Only the number is wanted: count the lines in the data with "Dictionary" in them.
╔══
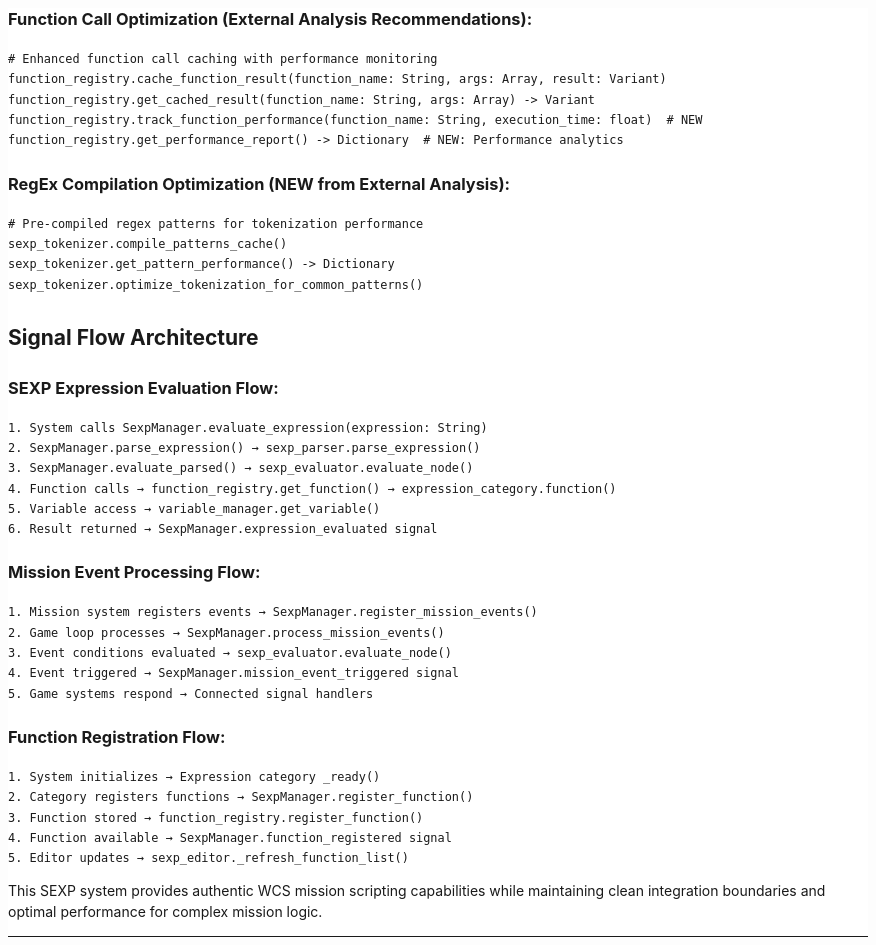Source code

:### Function Call Optimization (External Analysis Recommendations):
```gdscript
# Enhanced function call caching with performance monitoring
function_registry.cache_function_result(function_name: String, args: Array, result: Variant)
function_registry.get_cached_result(function_name: String, args: Array) -> Variant
function_registry.track_function_performance(function_name: String, execution_time: float)  # NEW
function_registry.get_performance_report() -> Dictionary  # NEW: Performance analytics
```

### RegEx Compilation Optimization (NEW from External Analysis):
```gdscript
# Pre-compiled regex patterns for tokenization performance
sexp_tokenizer.compile_patterns_cache()
sexp_tokenizer.get_pattern_performance() -> Dictionary
sexp_tokenizer.optimize_tokenization_for_common_patterns()
```

## Signal Flow Architecture

### SEXP Expression Evaluation Flow:
```
1. System calls SexpManager.evaluate_expression(expression: String)
2. SexpManager.parse_expression() → sexp_parser.parse_expression()
3. SexpManager.evaluate_parsed() → sexp_evaluator.evaluate_node()
4. Function calls → function_registry.get_function() → expression_category.function()
5. Variable access → variable_manager.get_variable()
6. Result returned → SexpManager.expression_evaluated signal
```

### Mission Event Processing Flow:
```
1. Mission system registers events → SexpManager.register_mission_events()
2. Game loop processes → SexpManager.process_mission_events()
3. Event conditions evaluated → sexp_evaluator.evaluate_node()
4. Event triggered → SexpManager.mission_event_triggered signal
5. Game systems respond → Connected signal handlers
```

### Function Registration Flow:
```
1. System initializes → Expression category _ready()
2. Category registers functions → SexpManager.register_function()
3. Function stored → function_registry.register_function()
4. Function available → SexpManager.function_registered signal
5. Editor updates → sexp_editor._refresh_function_list()
```

This SEXP system provides authentic WCS mission scripting capabilities while maintaining clean integration boundaries and optimal performance for complex mission logic.

---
╚══
ANSWER SECTION: 2